Die Einfuhr solcher illegaler Feuerwerkskörper ist in Deutschland verboten. Zudem gelten für den Transport sogar bei Zoll und Polizei harte Vorschriften. "Maximal dürfen 40 Kilo transportiert werden, und das auch nur in speziellen Stahlboxen", erklärt Detlef Kähler vom Stralsunder Zoll. "Nicht auszudenken, was hätte passieren können, wenn der Wagen in einen Unfall verwickelt worden wäre".

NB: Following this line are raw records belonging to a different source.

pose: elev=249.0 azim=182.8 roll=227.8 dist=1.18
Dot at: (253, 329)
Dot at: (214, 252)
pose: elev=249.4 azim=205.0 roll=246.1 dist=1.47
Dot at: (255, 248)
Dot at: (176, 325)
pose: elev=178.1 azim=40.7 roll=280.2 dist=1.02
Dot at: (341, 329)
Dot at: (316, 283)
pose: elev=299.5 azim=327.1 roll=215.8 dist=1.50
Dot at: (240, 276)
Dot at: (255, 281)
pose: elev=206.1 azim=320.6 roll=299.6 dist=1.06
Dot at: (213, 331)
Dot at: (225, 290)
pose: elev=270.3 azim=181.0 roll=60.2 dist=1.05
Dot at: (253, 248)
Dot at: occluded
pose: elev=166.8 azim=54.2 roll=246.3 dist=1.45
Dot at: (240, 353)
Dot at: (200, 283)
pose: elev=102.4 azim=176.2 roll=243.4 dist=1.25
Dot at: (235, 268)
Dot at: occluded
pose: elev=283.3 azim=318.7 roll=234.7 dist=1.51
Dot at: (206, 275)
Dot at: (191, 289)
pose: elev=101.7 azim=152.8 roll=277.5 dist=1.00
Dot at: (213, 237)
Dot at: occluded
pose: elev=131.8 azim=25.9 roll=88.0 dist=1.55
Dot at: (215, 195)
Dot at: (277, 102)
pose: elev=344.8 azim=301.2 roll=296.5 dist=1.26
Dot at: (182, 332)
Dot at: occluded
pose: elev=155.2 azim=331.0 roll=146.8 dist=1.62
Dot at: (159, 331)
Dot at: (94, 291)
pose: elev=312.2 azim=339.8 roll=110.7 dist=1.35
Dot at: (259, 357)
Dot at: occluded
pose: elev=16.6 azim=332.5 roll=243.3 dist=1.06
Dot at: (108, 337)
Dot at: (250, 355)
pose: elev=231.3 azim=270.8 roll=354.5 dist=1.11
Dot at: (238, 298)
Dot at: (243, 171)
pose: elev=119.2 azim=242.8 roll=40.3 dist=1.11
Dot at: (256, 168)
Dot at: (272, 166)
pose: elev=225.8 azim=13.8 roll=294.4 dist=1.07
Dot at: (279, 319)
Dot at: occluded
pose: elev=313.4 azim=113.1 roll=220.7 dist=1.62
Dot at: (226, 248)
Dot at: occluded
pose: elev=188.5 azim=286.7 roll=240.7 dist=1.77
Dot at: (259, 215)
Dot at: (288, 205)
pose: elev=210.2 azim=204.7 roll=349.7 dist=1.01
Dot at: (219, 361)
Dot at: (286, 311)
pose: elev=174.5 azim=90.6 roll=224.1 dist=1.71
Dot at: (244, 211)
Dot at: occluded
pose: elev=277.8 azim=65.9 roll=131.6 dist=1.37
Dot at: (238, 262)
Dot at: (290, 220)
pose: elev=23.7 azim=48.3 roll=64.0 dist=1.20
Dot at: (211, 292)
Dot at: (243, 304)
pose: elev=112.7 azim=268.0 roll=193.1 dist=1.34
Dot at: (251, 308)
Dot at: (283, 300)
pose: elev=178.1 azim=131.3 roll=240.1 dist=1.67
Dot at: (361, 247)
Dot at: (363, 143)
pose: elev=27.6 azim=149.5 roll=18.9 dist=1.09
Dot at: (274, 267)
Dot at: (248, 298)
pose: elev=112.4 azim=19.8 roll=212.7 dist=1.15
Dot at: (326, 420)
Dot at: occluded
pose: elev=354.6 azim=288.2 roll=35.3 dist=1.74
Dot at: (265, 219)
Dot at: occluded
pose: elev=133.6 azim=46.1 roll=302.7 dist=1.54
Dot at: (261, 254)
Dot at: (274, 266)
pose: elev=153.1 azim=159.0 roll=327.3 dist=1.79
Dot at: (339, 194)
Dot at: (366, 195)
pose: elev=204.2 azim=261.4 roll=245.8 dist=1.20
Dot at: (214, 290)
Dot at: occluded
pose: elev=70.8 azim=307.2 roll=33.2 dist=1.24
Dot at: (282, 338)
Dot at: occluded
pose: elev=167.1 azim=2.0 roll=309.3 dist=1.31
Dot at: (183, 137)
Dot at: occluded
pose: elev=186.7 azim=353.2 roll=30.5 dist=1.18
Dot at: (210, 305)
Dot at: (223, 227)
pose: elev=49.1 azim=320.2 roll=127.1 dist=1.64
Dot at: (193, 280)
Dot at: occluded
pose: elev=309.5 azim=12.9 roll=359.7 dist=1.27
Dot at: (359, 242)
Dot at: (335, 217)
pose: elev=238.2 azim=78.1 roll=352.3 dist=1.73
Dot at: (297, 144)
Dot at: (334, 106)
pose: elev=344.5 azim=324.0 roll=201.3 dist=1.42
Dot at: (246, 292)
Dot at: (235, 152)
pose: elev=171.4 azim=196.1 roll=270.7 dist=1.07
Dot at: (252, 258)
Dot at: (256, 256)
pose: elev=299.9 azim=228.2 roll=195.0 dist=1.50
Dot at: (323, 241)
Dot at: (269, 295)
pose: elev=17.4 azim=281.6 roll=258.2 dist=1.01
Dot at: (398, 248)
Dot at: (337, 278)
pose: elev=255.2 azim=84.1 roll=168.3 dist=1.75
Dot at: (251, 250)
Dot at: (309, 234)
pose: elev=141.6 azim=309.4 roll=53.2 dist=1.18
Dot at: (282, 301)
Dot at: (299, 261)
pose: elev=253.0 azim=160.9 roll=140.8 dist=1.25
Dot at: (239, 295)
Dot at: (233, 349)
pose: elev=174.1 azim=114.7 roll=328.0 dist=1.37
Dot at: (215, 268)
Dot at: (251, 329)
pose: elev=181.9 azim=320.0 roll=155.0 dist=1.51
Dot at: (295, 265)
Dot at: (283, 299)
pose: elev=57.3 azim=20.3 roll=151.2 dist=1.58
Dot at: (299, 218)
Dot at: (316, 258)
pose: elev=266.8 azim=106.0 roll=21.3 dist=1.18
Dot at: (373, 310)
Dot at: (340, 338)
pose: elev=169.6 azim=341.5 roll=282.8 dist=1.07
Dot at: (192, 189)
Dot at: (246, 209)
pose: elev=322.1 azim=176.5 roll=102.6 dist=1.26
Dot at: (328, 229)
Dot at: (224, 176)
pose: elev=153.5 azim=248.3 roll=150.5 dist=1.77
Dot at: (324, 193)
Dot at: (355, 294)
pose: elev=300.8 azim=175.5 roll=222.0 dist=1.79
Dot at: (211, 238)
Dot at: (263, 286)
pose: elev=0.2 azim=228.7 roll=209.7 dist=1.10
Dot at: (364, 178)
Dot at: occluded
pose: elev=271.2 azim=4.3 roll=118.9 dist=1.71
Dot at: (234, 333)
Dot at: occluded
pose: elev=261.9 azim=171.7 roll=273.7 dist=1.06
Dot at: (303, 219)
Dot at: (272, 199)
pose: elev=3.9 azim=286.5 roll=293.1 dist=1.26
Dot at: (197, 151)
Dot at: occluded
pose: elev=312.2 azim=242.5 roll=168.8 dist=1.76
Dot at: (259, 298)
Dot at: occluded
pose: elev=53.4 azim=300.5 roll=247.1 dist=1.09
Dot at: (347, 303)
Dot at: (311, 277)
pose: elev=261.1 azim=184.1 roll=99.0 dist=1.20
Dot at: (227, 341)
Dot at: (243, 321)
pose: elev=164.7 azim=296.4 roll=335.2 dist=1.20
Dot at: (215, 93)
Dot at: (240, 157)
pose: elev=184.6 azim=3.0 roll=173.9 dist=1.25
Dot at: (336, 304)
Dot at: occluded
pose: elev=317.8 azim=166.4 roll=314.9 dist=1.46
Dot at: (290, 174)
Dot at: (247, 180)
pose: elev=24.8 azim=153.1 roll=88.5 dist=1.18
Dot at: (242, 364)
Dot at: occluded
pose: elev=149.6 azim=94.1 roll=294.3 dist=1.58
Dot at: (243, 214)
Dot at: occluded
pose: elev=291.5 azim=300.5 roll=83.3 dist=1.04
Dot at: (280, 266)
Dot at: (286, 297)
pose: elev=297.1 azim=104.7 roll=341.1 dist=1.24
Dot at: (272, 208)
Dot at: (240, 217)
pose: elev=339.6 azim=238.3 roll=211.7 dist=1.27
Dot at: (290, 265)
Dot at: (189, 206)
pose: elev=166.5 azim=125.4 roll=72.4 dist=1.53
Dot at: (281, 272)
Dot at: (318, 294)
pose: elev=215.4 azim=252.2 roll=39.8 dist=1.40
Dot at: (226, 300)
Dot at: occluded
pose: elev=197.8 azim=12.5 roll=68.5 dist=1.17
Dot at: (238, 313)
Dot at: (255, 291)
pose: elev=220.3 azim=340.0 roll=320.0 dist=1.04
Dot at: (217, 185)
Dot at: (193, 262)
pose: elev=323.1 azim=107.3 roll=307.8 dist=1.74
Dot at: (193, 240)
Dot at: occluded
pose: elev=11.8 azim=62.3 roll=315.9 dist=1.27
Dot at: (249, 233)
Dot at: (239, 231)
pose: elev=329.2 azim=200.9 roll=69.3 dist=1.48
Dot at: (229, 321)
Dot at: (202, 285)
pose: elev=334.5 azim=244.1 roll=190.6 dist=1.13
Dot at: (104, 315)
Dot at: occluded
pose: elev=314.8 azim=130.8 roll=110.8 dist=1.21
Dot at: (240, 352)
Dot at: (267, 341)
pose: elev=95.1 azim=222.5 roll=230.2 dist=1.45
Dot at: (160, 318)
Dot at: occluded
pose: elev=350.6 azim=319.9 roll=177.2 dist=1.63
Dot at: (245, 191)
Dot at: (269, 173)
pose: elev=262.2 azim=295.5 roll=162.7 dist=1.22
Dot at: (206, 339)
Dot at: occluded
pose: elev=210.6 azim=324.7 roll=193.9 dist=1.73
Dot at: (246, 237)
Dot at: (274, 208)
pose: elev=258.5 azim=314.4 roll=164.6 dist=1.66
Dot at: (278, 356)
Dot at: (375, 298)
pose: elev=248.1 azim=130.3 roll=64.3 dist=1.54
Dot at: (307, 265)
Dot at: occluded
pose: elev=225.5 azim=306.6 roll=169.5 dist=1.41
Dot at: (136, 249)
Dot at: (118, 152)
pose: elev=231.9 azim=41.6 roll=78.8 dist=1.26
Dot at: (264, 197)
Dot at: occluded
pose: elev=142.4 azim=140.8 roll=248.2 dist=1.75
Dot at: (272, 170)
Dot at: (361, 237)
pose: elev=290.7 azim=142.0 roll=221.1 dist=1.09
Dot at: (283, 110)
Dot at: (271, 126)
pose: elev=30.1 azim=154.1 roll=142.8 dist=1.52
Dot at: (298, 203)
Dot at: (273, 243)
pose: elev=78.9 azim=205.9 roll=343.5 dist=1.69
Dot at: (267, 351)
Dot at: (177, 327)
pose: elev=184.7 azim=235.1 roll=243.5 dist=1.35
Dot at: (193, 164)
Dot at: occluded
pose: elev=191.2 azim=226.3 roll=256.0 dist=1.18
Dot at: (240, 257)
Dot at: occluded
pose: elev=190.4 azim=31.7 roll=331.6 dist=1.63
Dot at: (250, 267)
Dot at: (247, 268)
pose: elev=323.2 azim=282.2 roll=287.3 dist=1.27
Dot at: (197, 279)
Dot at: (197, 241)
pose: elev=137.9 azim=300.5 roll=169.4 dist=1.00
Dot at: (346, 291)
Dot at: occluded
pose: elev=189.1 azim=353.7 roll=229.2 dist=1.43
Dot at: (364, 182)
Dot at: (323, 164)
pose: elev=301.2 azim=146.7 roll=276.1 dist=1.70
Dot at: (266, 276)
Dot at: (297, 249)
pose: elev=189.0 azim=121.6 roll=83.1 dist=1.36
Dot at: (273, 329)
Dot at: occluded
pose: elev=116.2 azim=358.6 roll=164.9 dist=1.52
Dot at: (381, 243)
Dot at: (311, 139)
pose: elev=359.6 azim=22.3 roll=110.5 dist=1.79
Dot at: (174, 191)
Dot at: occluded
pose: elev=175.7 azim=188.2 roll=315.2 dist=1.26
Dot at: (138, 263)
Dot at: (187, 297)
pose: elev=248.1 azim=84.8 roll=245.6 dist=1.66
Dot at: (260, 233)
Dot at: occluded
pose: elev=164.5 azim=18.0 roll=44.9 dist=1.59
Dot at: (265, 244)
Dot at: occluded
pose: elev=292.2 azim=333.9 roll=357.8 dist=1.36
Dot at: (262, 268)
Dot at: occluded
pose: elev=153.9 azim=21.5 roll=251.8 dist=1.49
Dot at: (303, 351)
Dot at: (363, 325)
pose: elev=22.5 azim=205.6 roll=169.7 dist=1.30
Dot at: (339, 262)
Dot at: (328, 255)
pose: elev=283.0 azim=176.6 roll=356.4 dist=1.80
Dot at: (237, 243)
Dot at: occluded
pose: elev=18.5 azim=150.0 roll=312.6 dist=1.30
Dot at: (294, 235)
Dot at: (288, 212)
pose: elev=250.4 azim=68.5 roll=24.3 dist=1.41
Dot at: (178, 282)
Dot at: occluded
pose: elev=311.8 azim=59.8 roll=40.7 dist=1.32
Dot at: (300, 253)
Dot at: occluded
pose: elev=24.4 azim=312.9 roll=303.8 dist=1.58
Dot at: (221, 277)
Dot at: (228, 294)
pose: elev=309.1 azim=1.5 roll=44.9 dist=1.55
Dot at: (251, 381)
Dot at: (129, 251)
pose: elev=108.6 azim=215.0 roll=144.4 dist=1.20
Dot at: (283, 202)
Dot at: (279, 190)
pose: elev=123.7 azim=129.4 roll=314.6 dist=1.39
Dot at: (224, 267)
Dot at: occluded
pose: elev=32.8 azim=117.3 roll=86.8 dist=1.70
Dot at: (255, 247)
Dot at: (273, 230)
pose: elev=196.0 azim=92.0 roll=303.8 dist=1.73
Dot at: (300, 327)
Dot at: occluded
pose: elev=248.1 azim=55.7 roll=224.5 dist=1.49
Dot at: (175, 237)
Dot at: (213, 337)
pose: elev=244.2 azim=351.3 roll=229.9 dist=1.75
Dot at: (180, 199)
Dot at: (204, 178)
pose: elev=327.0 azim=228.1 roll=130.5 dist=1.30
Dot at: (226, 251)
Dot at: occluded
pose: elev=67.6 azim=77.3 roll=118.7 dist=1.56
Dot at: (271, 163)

Neben dem Feuerwerk entdeckten die Beamten in dem Transporter eine größere Menge Bargeld und Schlagringe bzw. verbotene Waffen. Was die drei Männer im Alter von 20 bis 22 Jahren mit ihrer explosiven Ladung vorhatten, ist noch offen. Die drei Männer haben bei den Befragungen geschwiegen. Die Ermittlungen werden in Berlin-Brandenburg geführt.